Entrega número 89 de los premios Oscars. Van al momento final, el crucial, la premiación de la mejor película. Warren Beatty abre el sobre, se desconcierta ante lo que lee. La gente piensa que está jugando a hacer un momento de suspenso, mira al público, mira a Faye Dunaway. Faye Dunaway no entiende por qué él la está viendo así, y, sencillamente, él le muestra la tarjeta, y ella, sin reparar en que algo extraño estaba ocurriendo, suelta, muy alegre y cantarina, La La Land. De inmediato salta eufórico el joven director, el elenco, todos contentos. Pero ¡ups!, hubo un error. No ganó La La Land. Ganó MoonLigth.
Es el momento más penoso, bochornoso y angustioso en toda la larga historia de los premios Oscars. Jamás habían pasado por un papelón de este calibre. ¿De quién fue la culpa? Pues ya apareció el supuesto culpable, un individuo de nombre Brian Cullinan, auditor de la empresa PwC, que es la que se encarga desde hace 83 años de hacer el evalúo, el conteo de votos y preparar los fulanos sobre donde vienen los ganadores.
Dice un cable reciente desde Hollywood, a propósito de lo que ya se llama El Oscargate: “Brian Cullinan, Jefe del Equipo de colaboración con la Academia y del área de California del Sur de la Consultora PriceWaterhouseCoopers, PwC, encargada de tabular los votos y entregar los sobres con los nombres de los ganadores durante la ceremonia. Él dio el sobre equivocado a Warren Beatty. Su compañera de cometido, Martha Ruiz, había entregado a Leonardo DiCaprio minutos antes la tarjeta de mejor actriz, que Emma Stone no soltó desde que recibió el Oscar. Cada uno de los dos auditores de PwC tenía un juego de sobres, ya que se sitúan en los extremos opuestos del escenario: no saben qué presentadores salen por qué lado. Aunque puede que no tenga relación directa con el fallo, Cullinan fue colgando en las redes sociales mensajes y fotos durante la ceremonia, aprovechando el lugar privilegiado que ocupó toda la velada. En su último tuit adjuntó una foto de Stone con la estatuilla. Al acabar la gala, el contable eliminó de Twitter cualquier rastro de sus mensajes en los Oscar, pero Los Ángeles Times logró recuperarlos.”

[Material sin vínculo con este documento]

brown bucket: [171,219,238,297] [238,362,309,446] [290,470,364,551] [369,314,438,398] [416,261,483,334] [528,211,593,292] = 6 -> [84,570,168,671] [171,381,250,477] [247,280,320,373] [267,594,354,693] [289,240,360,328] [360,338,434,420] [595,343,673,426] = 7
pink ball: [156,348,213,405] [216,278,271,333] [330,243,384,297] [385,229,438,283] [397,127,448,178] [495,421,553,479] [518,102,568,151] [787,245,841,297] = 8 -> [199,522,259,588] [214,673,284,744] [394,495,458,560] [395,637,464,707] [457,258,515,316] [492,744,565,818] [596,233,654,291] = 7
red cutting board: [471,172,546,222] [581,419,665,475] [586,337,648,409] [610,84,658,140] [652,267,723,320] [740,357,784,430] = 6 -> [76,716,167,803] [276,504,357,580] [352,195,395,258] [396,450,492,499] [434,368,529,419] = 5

¿Qué ocurrió? El brejetero de Cullinan -por decirlo a la caraqueña vieja- perdió el rigor y la seriedad en el trabajo. Se dejó llevar por la farándula, por el sitio privilegiado en que se encontraba, por la de famosos y luminarias que pasaban a su alrededor. Se puso hacer fotos, tuits, y no se dio cuenta de que el sobre de Emma Stone ya lo había entregado su compañera Marta Ruiz a quien le tocaba dárselo, a Leonardo Di Caprio. Al no darse cuenta de esto, por estar pajareando, dio el sobre que no debía al octogenario Beaty, de quien muchos dijeron que cometió el error porque ya está senil.
PwC asumió horas después de la gala la responsabilidad del cambio de sobre, que calificaron de “error humano” y anunció que abrirá una investigación. También ofreció “sus sinceras disculpas” al equipo de Moonlight y al de La La Land, además de a los espectadores, a Faye Dunaway, a Warren Beatty, a la academia, etc.
Una caricatura reciente nos muestra, a algo que podríamos llamar como el bar de los perdedores de último momento. Un hombre cabizbajo se acoda en la barra, y del otro lado un jugador de Los Falcons de Atlanta (que fueron prácticamente arrebatados del último Super Bowl por los Patriots), y una muy desconcertada Hilary Clinton observan al hombre que sencillamente dice: “No saben lo que me acaba de pasar”. En su espalda se lee: La La Land.
Ya lo saben, la próxima vez tómense en serio el trabajo. No se pongan a mandar tuits cuando no debe, ni a hacer fotos por más luminarias y faranduleros famosos que haya alrededor. El precio del papeló puede ser muy caro.